=== Artigo ===
____________

1978, Elis Regina e uma mulher em manhãs de sábado



O ano era 1978.

Eu acho. Não se deve confiar demais na memória de alguém que procura memórias suas aos cinco anos de idade. Há gente que, com efeito, se recorda de lembranças de idade mais tenra ainda, prodígios capazes de voltar no tempo até seus dois ou três anos ou, caso não haja exagero, até mesmo meses de idade ou memórias intrauterinas.

Vai saber...
Lamento informar que não me encontro no rol de tais fenômenos e até o que comi no almoço me é tão indistinto quanto a camisa que usei em 15 de abril de 1993 ou, sei lá, minha adolescência que passou quase como um sopro de sonho. Daí eu ter de advertir que muito provavelmente, minhas memorias de 1978 são muito mais sensoriais (nisso eu posso me gabar de ter uma habilidade notável) do que de fatos concretos.

Eu tinha, pois, cinco anos e já era uma criança bem estranha, para os padrões da minha comunidade.

Muito grave, quase nunca ria e nunca chorava e se o fizesse, era em silêncio, no máximo um murmúrio de protesto sentido. Há que se pensar que eu esteja me vangloriando.... Ledo engano! Eu era uma criança “odiosa”. Os adultos me evitavam. As outras crianças também.  Era quieto demais. Silencioso demais. Adultos gostam de crianças barulhentas e dependentes, que lhes acreditem em todas as contradições e mentiras e que os façam sentir-se necessários e as crianças igualmente gostam de outras que lhes desafiem em jogos ou lhes apoiem as gatagens.

Eu era uma coisa que observava, indagava e aprendia. Por isso enquanto a matilha de irmãos e primos gritava lá fora atrás de cachorros, pipas e encrencas, eu me sentava e olhava pro céu, pras nuvens e pra dentro do meu pequeno e curioso eu.

A exceção, o que me arrancava de dentro da minha introspecção era o meu espetáculo favorito. Minha mãe.

Deus inexistente, como eu amava aquela mulher! 
Ela era linda, ora sofrida, ora alegre e vibrante. 
Aos fins de semana, depois de se matar a semana inteira para alimentar a ninhada, ela se matava para limpar a sujeira que a mesma ninhada fazia em suas ausências da semana.
Ela lavava roupas, limpava a casa, fazia a comida e limpava o terreiro, num ritual que lhe comia o dia todo.

Raramente eu a via, durante o dia, se sentar para comer ou para passar óleo nas pernas e cuidar do cabelo, coisa que ela só fazia durante a noite quando a ninhada já estava dormindo. Minha mãe primeiro cuidava do mundo. Depois cuidava de si. Depois disso, ela se sentava próximo a lamparina (não tinha luz elétrica em alguns bairros de BH nessa época) e se dedicava ao vicio que me legou: ler livros.

____________

=== Dados apresentados ===

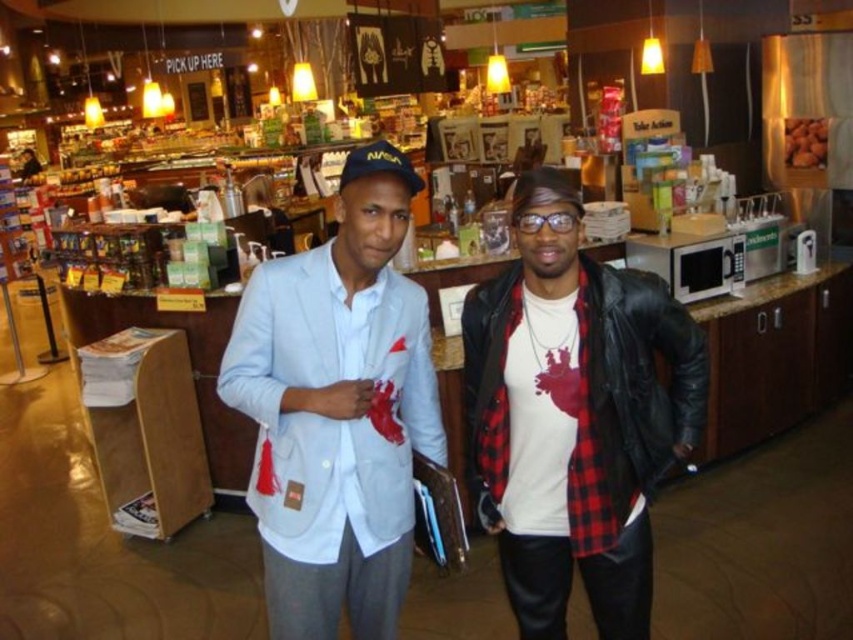
You are a delivery robot with a 2.5 meter reach. You need to pick up the brown matte nuts at upper right from your current position near the light blue cotton blazer at center. Can your arm reach them?

The distance between the light blue cotton blazer at center and the brown matte nuts at upper right is 3.67 meters. Since your arm only reaches 2.5 meters, you cannot reach the brown matte nuts at upper right.

You are taking a photo of the two points in the image. Which point, point [311,563] or point [822,118], will appear larger in your photo?

Point [311,563] will appear larger in the photo because it is closer to the camera than point [822,118].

____________

=== Problema proposto ===
Segundo o artigo, a que a mãe se dedicava à noite, sentada perto da lamparina, depois de cuidar de si?

=== Tarefa resolvida ===
Ela se dedicava a ler livros.